Stored entries:
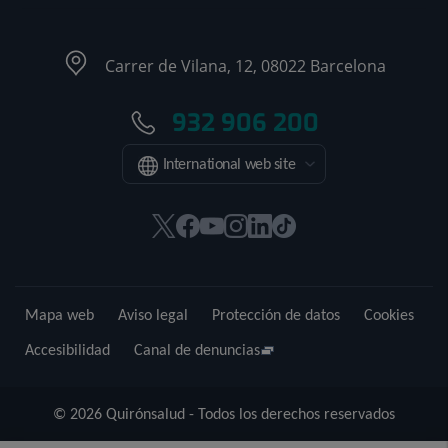
Carrer de Vilana, 12, 08022 Barcelona
932 906 200
International web site
Este
Este
Este
Este
Este
Enlace
enlace
enlace
enlace
enlace
enlace
a
se
se
se
se
se
una
abrirá
abrirá
abrirá
abrirá
abrirá
aplicación
Mapa web
Aviso legal
Protección de datos
Cookies
en
en
en
en
en
externa.
una
una
una
una
una
Accesibilidad
Canal de denuncias
ventana
ventana
ventana
ventana
ventana
nueva.
nueva.
nueva.
nueva.
nueva.
© 2026 Quirónsalud - Todos los derechos reservados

§ JOB ITEM
In the copy, include every record exactly and no pictures.

§ ANSWER TO THIS TASK
Carrer de Vilana, 12, 08022 Barcelona
932 906 200
International web site
Este
Este
Este
Este
Este
Enlace
enlace
enlace
enlace
enlace
enlace
a
se
se
se
se
se
una
abrirá
abrirá
abrirá
abrirá
abrirá
aplicación
Mapa web
Aviso legal
Protección de datos
Cookies
en
en
en
en
en
externa.
una
una
una
una
una
Accesibilidad
Canal de denuncias
ventana
ventana
ventana
ventana
ventana
nueva.
nueva.
nueva.
nueva.
nueva.
© 2026 Quirónsalud - Todos los derechos reservados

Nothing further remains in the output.